Mona El Yafi dans son texte, ainsi qu’Ayouba Ali dans sa mise en scène utilisant notamment des flash-back et Louise Sari dans sa scénographie soignée et inventive, appuyés par la création sonore de Najib El Yafi, font progressivement basculer le récit très réaliste dans une atmosphère presque fantastique, scrutant de manière chirurgicale et dans une direction multidimensionnelle les effets de l’aveu depuis les mots initiaux jusqu’aux successifs et interminables interrogatoires. L’effet supposément rédempteur pour l’auteur qui a voulu « soulager sa conscience », celui potentiellement réparateur pour la victime ou ses proches (ici perspective théorique) et enfin collatéralement révélateur pour les personnes en charge d’élucider l’affaire. Les pensées intérieures de chacun sonorisées provoquent un effet cathartique. Le respect du suspense entretenu par le spectacle jusqu’à son troisième acte interdit d’en dévoiler davantage et en particulier le contenu de l’ultime aveu. En revanche, l’on ne peut que recommander aux futurs festivaliers, qu’ils soient ou non juristes, d’aller voir cette pièce, par ailleurs jouée par d’excellents comédiens, Cindy Girard, Zachary Lebourg et Mona El Yafi elle-même dans le rôle performatif de l’inspectrice. Et on attend avec impatience la programmation des prochains spectacles de la compagnie Diptyque Théâtre et notamment la poursuite de leur travail sur les 7 péchés capitaux.

En pratique

Aveux de Mona El Yafi (compagnie Le Diptyque Théâtre)

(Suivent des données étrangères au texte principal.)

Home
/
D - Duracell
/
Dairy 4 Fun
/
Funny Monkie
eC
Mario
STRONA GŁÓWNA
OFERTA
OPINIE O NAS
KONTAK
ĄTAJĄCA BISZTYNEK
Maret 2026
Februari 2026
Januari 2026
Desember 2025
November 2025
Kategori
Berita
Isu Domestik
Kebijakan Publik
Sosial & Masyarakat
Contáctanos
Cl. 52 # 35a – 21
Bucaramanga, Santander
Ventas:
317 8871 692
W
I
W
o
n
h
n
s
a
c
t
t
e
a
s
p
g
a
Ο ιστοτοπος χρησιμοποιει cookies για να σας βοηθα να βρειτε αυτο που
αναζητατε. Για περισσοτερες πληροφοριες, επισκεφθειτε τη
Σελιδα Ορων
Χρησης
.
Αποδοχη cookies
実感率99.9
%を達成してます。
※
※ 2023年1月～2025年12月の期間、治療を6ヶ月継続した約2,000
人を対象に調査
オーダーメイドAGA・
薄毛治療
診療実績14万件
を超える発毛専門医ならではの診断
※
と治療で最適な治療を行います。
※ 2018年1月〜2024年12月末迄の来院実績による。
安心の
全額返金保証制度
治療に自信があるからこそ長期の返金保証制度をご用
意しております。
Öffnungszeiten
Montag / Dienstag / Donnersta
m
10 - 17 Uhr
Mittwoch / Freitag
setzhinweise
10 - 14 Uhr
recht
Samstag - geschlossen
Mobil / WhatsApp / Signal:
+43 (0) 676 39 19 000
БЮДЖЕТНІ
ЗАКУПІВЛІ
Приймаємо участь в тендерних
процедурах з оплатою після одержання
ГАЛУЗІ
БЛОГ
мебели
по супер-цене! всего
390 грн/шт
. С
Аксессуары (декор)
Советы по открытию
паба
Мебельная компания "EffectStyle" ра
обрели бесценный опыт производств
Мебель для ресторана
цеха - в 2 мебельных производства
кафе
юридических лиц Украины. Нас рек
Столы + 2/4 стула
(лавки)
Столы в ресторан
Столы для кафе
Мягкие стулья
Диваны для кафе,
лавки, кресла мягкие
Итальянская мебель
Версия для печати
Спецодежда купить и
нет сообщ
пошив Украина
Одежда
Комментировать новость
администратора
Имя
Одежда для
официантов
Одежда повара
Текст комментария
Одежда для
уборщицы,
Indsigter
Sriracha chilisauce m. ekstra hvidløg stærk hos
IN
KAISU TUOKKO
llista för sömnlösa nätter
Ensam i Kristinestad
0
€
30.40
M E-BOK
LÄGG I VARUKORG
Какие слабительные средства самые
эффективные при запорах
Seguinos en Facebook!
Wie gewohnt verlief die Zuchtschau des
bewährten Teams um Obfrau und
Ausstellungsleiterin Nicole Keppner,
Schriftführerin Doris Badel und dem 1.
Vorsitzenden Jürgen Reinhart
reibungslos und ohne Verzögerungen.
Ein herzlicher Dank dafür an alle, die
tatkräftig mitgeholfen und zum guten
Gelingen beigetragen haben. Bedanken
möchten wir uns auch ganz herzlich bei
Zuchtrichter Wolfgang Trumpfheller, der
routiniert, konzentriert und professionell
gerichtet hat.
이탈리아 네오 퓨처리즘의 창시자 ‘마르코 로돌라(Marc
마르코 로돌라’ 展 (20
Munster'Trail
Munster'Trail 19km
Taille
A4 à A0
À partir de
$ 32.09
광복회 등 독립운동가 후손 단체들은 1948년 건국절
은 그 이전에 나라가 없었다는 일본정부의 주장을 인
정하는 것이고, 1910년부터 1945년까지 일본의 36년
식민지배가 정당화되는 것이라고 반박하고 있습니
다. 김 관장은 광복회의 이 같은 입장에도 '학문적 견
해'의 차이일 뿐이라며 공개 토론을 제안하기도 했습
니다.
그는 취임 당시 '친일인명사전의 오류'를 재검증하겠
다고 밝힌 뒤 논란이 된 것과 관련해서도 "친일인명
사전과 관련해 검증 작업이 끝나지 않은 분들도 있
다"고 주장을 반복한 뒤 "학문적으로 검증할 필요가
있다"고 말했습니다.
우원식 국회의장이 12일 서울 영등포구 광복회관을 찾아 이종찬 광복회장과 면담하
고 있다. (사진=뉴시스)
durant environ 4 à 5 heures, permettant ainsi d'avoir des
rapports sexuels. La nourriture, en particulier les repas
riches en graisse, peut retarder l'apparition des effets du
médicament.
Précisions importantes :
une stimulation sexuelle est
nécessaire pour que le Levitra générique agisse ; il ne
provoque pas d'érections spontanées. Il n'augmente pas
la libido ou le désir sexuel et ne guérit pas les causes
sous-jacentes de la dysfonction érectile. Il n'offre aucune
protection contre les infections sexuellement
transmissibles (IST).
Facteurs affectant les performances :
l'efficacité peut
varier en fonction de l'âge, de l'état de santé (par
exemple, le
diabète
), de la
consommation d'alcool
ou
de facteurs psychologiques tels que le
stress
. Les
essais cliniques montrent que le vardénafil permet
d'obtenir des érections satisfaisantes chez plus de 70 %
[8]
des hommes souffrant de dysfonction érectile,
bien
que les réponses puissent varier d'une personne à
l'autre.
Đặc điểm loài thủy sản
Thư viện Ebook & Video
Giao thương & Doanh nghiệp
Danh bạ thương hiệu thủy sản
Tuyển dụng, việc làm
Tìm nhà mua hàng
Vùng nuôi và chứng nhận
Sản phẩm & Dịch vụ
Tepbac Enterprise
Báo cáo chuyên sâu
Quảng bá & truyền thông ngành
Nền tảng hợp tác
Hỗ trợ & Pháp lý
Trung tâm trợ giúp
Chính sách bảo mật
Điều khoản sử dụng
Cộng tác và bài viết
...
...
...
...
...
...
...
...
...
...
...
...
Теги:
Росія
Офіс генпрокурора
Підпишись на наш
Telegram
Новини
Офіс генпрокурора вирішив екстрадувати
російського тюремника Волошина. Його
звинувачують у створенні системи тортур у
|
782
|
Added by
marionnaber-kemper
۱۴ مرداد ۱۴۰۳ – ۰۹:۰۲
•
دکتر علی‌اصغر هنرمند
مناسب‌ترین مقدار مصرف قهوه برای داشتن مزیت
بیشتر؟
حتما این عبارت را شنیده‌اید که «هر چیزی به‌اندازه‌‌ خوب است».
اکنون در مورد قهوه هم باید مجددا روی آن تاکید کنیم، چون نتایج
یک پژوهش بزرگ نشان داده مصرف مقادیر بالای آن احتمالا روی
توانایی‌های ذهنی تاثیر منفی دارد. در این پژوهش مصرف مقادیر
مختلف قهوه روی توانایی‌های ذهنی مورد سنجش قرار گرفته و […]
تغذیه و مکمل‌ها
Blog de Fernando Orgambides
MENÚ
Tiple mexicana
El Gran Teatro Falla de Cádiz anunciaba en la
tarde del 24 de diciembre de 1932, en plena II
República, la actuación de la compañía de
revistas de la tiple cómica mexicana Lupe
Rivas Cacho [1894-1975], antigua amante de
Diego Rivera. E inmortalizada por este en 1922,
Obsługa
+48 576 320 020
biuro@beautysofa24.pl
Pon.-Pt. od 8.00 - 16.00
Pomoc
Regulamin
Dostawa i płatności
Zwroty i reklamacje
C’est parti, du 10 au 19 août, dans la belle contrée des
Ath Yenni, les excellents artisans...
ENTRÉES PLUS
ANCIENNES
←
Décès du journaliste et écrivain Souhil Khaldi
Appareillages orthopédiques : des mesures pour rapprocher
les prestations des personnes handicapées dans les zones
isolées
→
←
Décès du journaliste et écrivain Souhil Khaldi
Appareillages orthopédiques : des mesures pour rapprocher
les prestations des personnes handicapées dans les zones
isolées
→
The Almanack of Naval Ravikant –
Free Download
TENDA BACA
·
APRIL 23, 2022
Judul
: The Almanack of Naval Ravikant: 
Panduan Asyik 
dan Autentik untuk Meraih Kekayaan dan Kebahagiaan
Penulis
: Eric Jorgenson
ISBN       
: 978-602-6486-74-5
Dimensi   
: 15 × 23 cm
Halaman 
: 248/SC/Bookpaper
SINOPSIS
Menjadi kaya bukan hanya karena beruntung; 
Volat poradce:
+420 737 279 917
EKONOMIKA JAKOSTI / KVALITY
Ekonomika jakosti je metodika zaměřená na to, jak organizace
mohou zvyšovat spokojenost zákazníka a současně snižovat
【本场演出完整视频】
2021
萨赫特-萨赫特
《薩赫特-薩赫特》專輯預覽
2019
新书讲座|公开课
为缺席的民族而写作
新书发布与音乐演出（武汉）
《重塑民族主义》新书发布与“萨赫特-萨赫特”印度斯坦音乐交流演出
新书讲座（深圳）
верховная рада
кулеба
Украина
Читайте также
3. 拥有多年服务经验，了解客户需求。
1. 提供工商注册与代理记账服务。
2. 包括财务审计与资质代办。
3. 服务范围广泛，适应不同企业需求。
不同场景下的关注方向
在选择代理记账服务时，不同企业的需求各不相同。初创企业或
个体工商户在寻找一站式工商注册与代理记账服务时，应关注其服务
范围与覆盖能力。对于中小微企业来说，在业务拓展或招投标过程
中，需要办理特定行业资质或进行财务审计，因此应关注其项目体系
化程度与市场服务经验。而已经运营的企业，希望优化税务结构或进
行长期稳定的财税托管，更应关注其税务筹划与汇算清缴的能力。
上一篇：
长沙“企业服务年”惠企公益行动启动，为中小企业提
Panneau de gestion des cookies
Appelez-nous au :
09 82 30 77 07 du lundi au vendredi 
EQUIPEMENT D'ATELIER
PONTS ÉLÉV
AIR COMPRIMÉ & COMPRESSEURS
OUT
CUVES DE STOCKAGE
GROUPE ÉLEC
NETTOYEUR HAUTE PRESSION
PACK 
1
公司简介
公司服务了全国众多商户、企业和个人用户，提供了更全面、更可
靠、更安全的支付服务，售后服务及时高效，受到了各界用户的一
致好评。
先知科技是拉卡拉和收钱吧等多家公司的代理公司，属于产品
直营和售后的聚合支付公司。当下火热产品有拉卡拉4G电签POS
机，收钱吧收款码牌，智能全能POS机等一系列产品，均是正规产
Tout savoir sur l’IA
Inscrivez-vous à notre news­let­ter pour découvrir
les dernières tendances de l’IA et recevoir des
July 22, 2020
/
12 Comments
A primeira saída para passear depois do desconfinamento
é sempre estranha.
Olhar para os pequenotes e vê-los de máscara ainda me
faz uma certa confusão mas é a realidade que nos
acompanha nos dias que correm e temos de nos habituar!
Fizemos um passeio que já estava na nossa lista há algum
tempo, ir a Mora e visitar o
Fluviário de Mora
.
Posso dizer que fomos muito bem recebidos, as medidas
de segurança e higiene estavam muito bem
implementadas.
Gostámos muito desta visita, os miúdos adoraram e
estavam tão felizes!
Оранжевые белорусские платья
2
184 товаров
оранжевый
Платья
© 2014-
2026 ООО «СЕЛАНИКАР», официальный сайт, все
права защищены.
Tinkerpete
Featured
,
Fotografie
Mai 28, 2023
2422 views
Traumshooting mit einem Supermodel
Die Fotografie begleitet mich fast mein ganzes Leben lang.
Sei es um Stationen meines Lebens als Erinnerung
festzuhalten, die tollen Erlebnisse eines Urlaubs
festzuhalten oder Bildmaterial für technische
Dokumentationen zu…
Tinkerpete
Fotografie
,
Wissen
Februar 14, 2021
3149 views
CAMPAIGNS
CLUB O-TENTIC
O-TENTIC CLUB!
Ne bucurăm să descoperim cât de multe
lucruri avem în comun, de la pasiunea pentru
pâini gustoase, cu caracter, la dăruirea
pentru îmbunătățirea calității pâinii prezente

Vu à la Scène Europe Saint-Quentin (Aisne) en mai 2023

Festival d’Avignon : du 7 au 23 juillet 2023 à La Factory, salle Tomasi, à 14h15, relâche les 10 et 17 juillet, durée : 1h15

Notes de bas de pages

  • 1.
    J. Brafman, Vertiges de l’aveu, 2016, Stock.
  • 2.
    V. sur tous ces aspects : L. Viaut, « L’aveu peut-il être une présomption-preuve ? », LPA 8 avr. 2020, n° LPA152d3.
  • 3.
    V. la remarquable illustration du supplice des sibili dans Artemisia Gentileschi de Guillaume Doucet, dans le Off d’Avignon 2022.
  • 4.
    Dans le chapitre suivant (2. Le démon de la culpabilité) qui, comme pour chacune des dix histoires, propose une perspective analytique, Julie Brafman dresse un portrait plus psychanalytique de l’aveu prenant des exemples intelligemment orchestrés dans la littérature, la psychanalyse, la religion, la sociologie et l’étymologie.
  • 5.
    Ce film franco-belge de 2022 qui a reçu six César, dont celui du meilleur film en 2023, trace une enquête de la PJ, elle aussi inspirée de faits réels retracés dans une enquête de la romancière Pauline Guéna (18.3 : Une année à la PJ), qui n’aboutit pas faute de preuves suffisantes et dont le crime (d’une jeune femme brûlée vive de nuit près de son domicile) reste non résolu. Il dépeint une police et une justice aux moyens insuffisants, mais sans caricature, et se focalise sur les « diverses formes de violences masculines » (Mathieu Febvre-Issaly, « La Nuit du 12 de Dominik Moll : un féminicide », Revue Esprit, avr. 2023, https://lext.so/DaOyvP) conduisant au féminicide.
  • 6.
    L’on recommande également dans le Off 2023 d’Avignon, au théâtre Les 3 Soleils : Un degré au-dessus de zéro de et avec Fanny Cabon qui utilise elle aussi des histoires vraies pour aborder les violences tant conjugales que familiales.